The site has been up a little over a week so here are some stats
Bitcoins sold: >18,000 BTC
Sales volume: ~2,100 BTC per day
Average order size: 113.71 BTC
Most Popular payout method by number of sales: PayPal (38% of payouts).
Most Popular payout method by quantity of BTC sold: ACH (4,818.53 BTC - 26% of all BTC sold)
Payout method with largest average order: Cashier's Check (average sale of 371.23 BTC)
Highest price paid: 6.53 USD per BTC
Lowest price paid: 6.13 USD per BTC

Number of orders with problems warranting negative feedback: zero
Number of orders not paid out within 24 hours: zero

Grats on this man! Definitely a fan of this service from what I've seen.

Btw, I e-mailed you earlier in the week about it; my test ACH transfer to a new (online-only) Ally Bank checking account cleared today. By my count from sending the BTC to receiving it in my account that's 6 days, 20.5hours. But given that it was started on a Friday, we can count 3 of those days as non-banking days (Saturday, Sunday, and July 4th don't count), which makes it a little under 4 days.
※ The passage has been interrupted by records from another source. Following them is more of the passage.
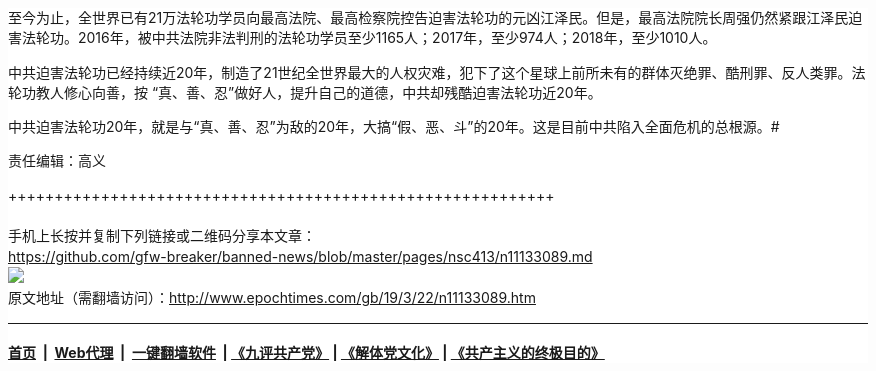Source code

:  至今为止，全世界已有21万法轮功学员向最高法院、最高检察院控告迫害法轮功的元凶江泽民。但是，最高法院院长周强仍然紧跟江泽民迫害法轮功。2016年，被中共法院非法判刑的法轮功学员至少1165人；2017年，至少974人；2018年，至少1010人。
</p>
<p>
 中共迫害法轮功已经持续近20年，制造了21世纪全世界最大的人权灾难，犯下了这个星球上前所未有的群体灭绝罪、酷刑罪、反人类罪。法轮功教人修心向善，按 “真、善、忍”做好人，提升自己的道德，中共却残酷迫害法轮功近20年。
</p>
<p>
 中共迫害法轮功20年，就是与“真、善、忍”为敌的20年，大搞“假、恶、斗”的20年。这是目前中共陷入全面危机的总根源。#
</p>
<p>
 责任编辑：高义
</p>

+++++++++++++++++++++++++++++++++++++++++++++++++++++++++++<br/><br/>
手机上长按并复制下列链接或二维码分享本文章：<br/>
https://github.com/gfw-breaker/banned-news/blob/master/pages/nsc413/n11133089.md <br/>
<a href='https://github.com/gfw-breaker/banned-news/blob/master/pages/nsc413/n11133089.md'><img src='https://github.com/gfw-breaker/banned-news/blob/master/pages/nsc413/n11133089.md.png'/></a> <br/>
原文地址（需翻墙访问）：http://www.epochtimes.com/gb/19/3/22/n11133089.htm


------------------------
#### [首页](https://github.com/gfw-breaker/banned-news/blob/master/README.md) &nbsp;|&nbsp; [Web代理](https://github.com/labour-camp/helloworld) &nbsp;|&nbsp; [一键翻墙软件](https://github.com/gfw-breaker/nogfw/blob/master/README.md) &nbsp;| [《九评共产党》](https://github.com/gfw-breaker/9ping.md/blob/master/README.md#九评之一评共产党是什么) | [《解体党文化》](https://github.com/gfw-breaker/jtdwh.md/blob/master/README.md) | [《共产主义的终极目的》](https://github.com/gfw-breaker/gczydzjmd.md/blob/master/README.md)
Not too shabby for ACH!

[RandomQ]

Do you have a policy in place if paypal decides to freeze your account or put a hold on payouts that you have made?

[TangibleCryptography]

Do you have a policy in place if paypal decides to freeze your account or put a hold on payouts that you have made?

While that is unlikely Tangible Cryptography has sufficient cash reserves outside of PayPal that we will payout affected users via alternate method.   We limit the capital in our PayPal account to rolling reserve of roughly 3 days of sales volume.  Users will need to refund the PayPal payment back and then will be paid funds owed for the sale by any available method.